§ **Selected passage**:
= Beginning of Section =

Sarah Osborne’s “Fire Moon” is a groovy, groundbreaking new hit. The perfect combination of some soft guitar acoustics, invigorating percussion, and the real rawness of Osborne’s voice really brings her lyrics to life.
Osborne describes herself as “a sultry songstress and salty sea queen.” As both a singer-songwriter and marine biologist from the west coast of Canada, it is evident how “Fire Moon” combines her values of making music, telling stories, and acting as an advocate for the environment.
“Fire Moon” was created under a full moon at Arts Wells music festival in a mountain valley in Northern BC, according to her music page on Facebook. “Forest fires burning all around, my heart a smolder for an old flame, and my lifelong breathing condition ever inducing a haze.”
As a fellow music lover, environmental advocate, and Aries (*a fire sign, of course, for all my non-Astrology folks!*), I couldn’t help but feel a fire ignited in me listening to this song- and I truly can’t take it off repeat.

= End of Section =

§ **Your task**:
Set down a portion of the review of "Fire Moon" word for word. Start at the words that contain "Osborne describes herself" and stop after "for the environment.". The entries have nothing to do with the review of "Fire Moon."

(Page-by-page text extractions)

= Beginning of Section =

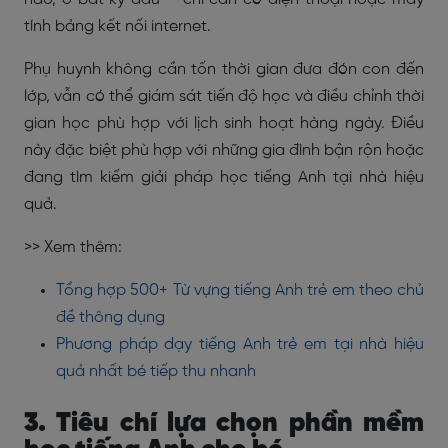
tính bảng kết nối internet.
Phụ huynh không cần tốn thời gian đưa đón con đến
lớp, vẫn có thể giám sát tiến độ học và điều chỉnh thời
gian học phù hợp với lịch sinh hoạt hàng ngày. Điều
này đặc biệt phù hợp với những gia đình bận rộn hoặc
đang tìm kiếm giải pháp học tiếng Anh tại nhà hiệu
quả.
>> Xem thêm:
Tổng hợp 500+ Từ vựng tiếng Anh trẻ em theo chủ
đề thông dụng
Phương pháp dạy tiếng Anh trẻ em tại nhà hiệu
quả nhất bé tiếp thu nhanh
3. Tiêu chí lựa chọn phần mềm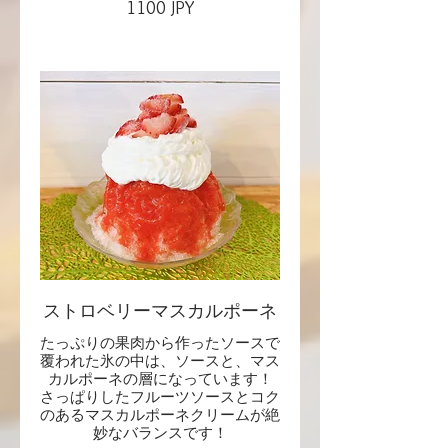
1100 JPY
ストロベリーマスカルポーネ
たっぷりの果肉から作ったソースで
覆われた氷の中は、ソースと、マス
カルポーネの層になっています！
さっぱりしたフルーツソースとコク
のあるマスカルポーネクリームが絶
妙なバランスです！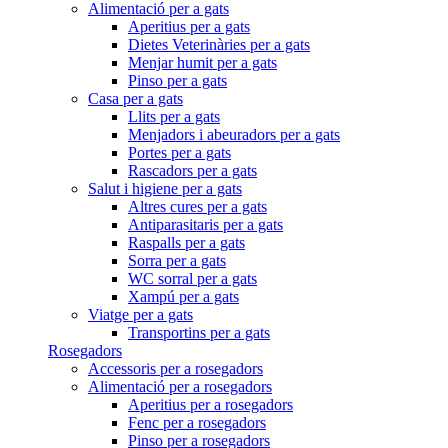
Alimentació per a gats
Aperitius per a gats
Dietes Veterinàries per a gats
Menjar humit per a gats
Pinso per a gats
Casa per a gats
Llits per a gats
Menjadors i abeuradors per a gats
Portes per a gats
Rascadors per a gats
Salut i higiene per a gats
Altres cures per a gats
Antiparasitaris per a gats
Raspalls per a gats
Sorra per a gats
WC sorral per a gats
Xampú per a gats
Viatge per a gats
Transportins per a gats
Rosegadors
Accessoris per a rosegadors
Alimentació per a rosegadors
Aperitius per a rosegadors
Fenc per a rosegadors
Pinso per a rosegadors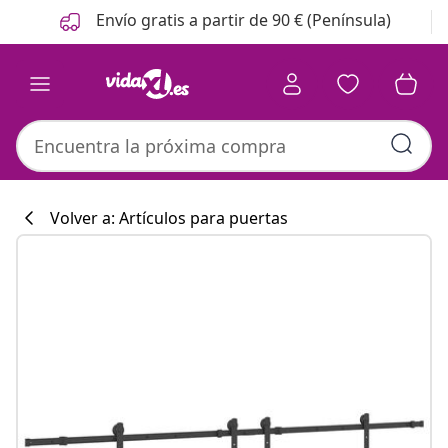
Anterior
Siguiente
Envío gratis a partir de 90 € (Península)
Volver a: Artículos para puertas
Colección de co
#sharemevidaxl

= End of Section =

§ **Solution to this task**:
Osborne describes herself as “a sultry songstress and salty sea queen.” As both a singer-songwriter and marine biologist from the west coast of Canada, it is evident how “Fire Moon” combines her values of making music, telling stories, and acting as an advocate for the environment.